新スマホのAuthyアプリにアカウントが表示されました。
ちなみに登録しているSenGrid アカウントの表示されているコードが旧スマホと新スマホで異なっていましたが、新スマホの番号を使ってSendGird にログインすることができました。

5-4. LINE

「かんたん引き継ぎQRコード」というQRコードを使う方法で簡単にできました。
ただ、Android 同士の移行ではこれだけだとトーク履歴が移行されないので「トーク履歴のバックアップと復元」で旧スマホのトーク履歴をGoogle ドライブに保存してトーク履歴も移行します。

  1. 【旧スマホのLINE アプリ】トーク履歴のバックアップ、QRコードを表示
    1. アプリを開き、[設定] > [トーク履歴のバックアップ・復元] でバックアップ用のPINコードを設定して、現時点のバックアップをGoogle ドライブに保存する
    2. [設定] > [かんたん引き継ぎQRコード] をタップしてQRコードを表示する
  2. 【新スマホのLINE アプリ】QRコードをスキャン
    • アプリを起動し、[ログイン] > [QRコードでログイン] > [QRコードをスキャン] をタップしてQRコードをスキャンする
  3. 【旧スマホのLINE アプリ】QRコードスキャンの承認
    • “このQRコードをスキャンしましたか?” と表示されるので、”はい、スキャンしました” のチェックをONにしてから[次へ] をタップする
  4. 【新スマホのLINE アプリ】トーク履歴の移行
    1. Google アカウントを選択するページが表示されるので、Google アカウントを選択して[トーク履歴を復元] をタップするとトーク履歴の復元が始まるので、そのまま[次へ] をタップする
    2. “端末の位置情報の提供”と “LINE Beacon の利用” の同意ページで[OK] をタップ ※両方とも任意なので提供・利用したくなければチェックを外す

新スマホでLINE アプリを使える状態になりました。トーク履歴もあります。

旧スマホのLINE アプリを見ると、”利用することができません” と表示されています。同じアカウントを複数のスマホで同時に使うことができない仕組みになっているようです。

<補足> メールアドレスと電話番号、パスワードの位置付けがよく分からなかったので調べてみたら下記の扱いのようでした。

  • 電話番号:必須(スマホを紛失・故障した際のLINEアカウントの引き継ぎ時に使う)
  • パスワード:必須(スマホの紛失・故障・機種変更した際のLINEアカウントの引き継ぎ、パソコン版LINE利用時に使う)

__________

• _作業項目 A_
下のレコードの行を、すべて一字一句そのまま書き写せ。画像は書き写さないこと。

• _入力データ_
__________

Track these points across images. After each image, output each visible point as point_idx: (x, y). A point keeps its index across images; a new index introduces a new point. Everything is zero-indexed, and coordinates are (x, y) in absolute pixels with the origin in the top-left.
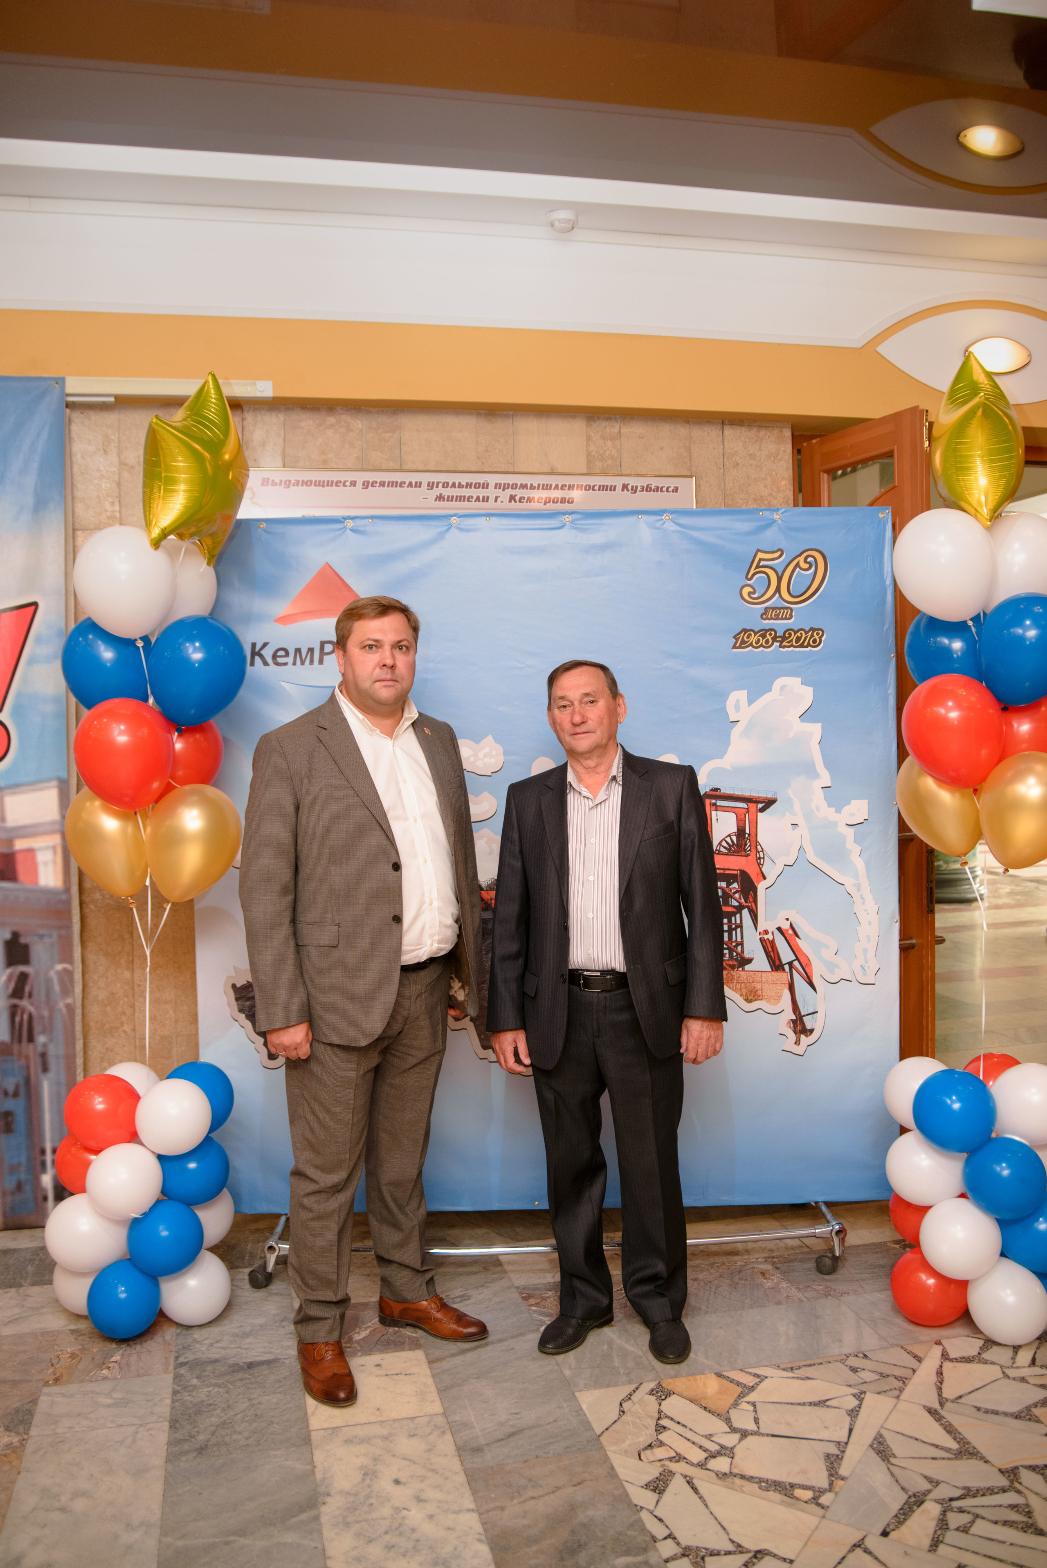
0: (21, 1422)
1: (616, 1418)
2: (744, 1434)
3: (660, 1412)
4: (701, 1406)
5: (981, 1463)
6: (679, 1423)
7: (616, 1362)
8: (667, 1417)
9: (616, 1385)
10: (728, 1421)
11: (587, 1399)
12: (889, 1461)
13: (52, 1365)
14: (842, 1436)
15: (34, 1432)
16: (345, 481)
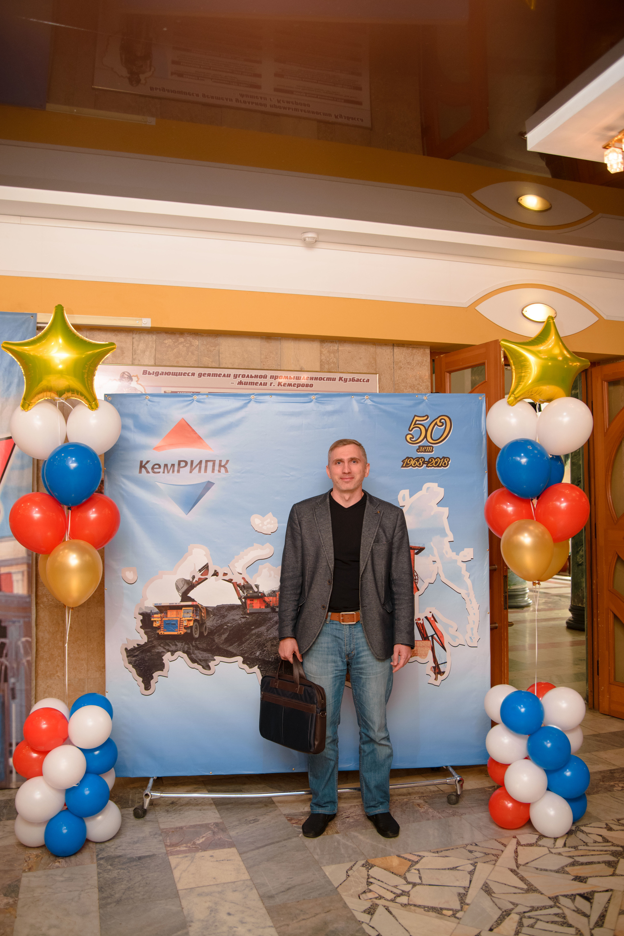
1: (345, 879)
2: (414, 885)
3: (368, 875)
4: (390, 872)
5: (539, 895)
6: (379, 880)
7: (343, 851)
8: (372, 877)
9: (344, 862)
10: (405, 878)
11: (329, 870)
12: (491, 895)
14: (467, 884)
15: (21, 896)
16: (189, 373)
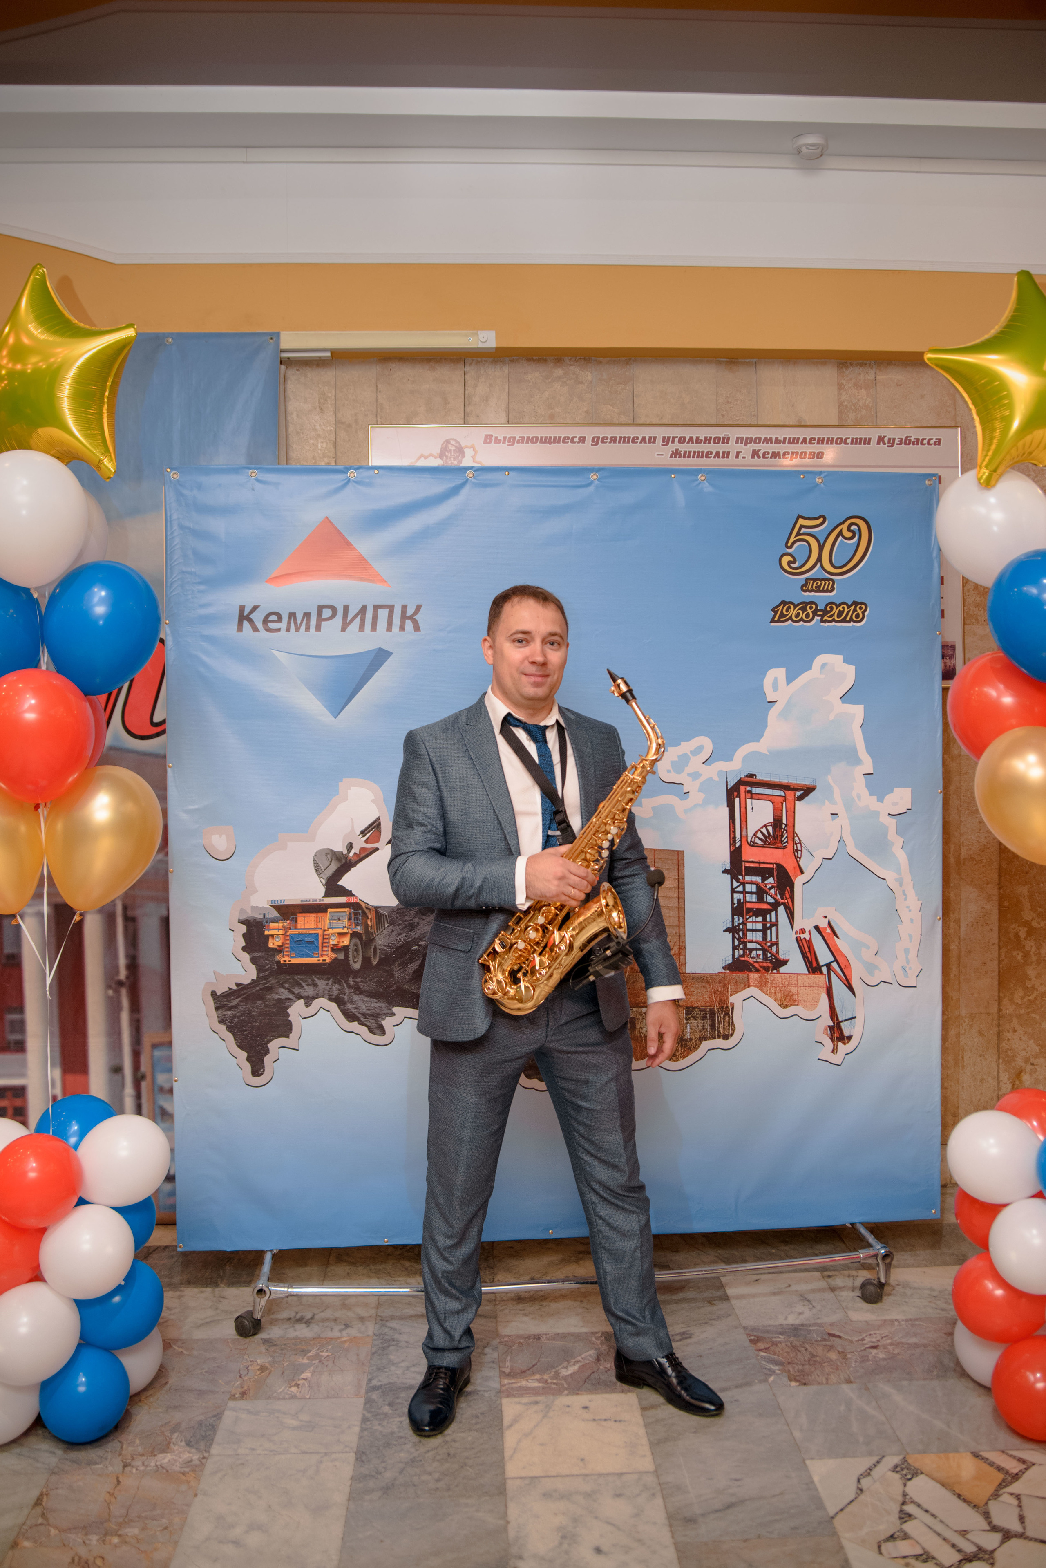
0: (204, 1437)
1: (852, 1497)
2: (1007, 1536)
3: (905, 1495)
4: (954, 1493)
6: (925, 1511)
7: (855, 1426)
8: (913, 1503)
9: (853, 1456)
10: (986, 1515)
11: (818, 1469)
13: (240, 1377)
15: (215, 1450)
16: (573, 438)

__________

• _作業項目 B_
本文について次の問いに答えよ。
(i) Android 同士の移行で、旧スマホのトーク履歴はどこに保存するか。
(ii) 移行後に旧スマホのLINE アプリを見ると、何と表示されていたか。
(iii) 電話番号はどのような際に使うとされているか。

• _解答 A_
Track these points across images. After each image, output each visible point as point_idx: (x, y). A point keeps its index across images; a new index introduces a new point. Everything is zero-indexed, and coordinates are (x, y) in absolute pixels with the origin in the top-left.
0: (21, 1422)
1: (616, 1418)
2: (744, 1434)
3: (660, 1412)
4: (701, 1406)
5: (981, 1463)
6: (679, 1423)
7: (616, 1362)
8: (667, 1417)
9: (616, 1385)
10: (728, 1421)
11: (587, 1399)
12: (889, 1461)
13: (52, 1365)
14: (842, 1436)
15: (34, 1432)
16: (345, 481)
1: (345, 879)
2: (414, 885)
3: (368, 875)
4: (390, 872)
5: (539, 895)
6: (379, 880)
7: (343, 851)
8: (372, 877)
9: (344, 862)
10: (405, 878)
11: (329, 870)
12: (491, 895)
14: (467, 884)
15: (21, 896)
16: (189, 373)
0: (204, 1437)
1: (852, 1497)
2: (1007, 1536)
3: (905, 1495)
4: (954, 1493)
6: (925, 1511)
7: (855, 1426)
8: (913, 1503)
9: (853, 1456)
10: (986, 1515)
11: (818, 1469)
13: (240, 1377)
15: (215, 1450)
16: (573, 438)

• _解答 B_
(i) Google ドライブ
(ii) "利用することができません"
(iii) スマホを紛失・故障した際のLINEアカウントの引き継ぎ時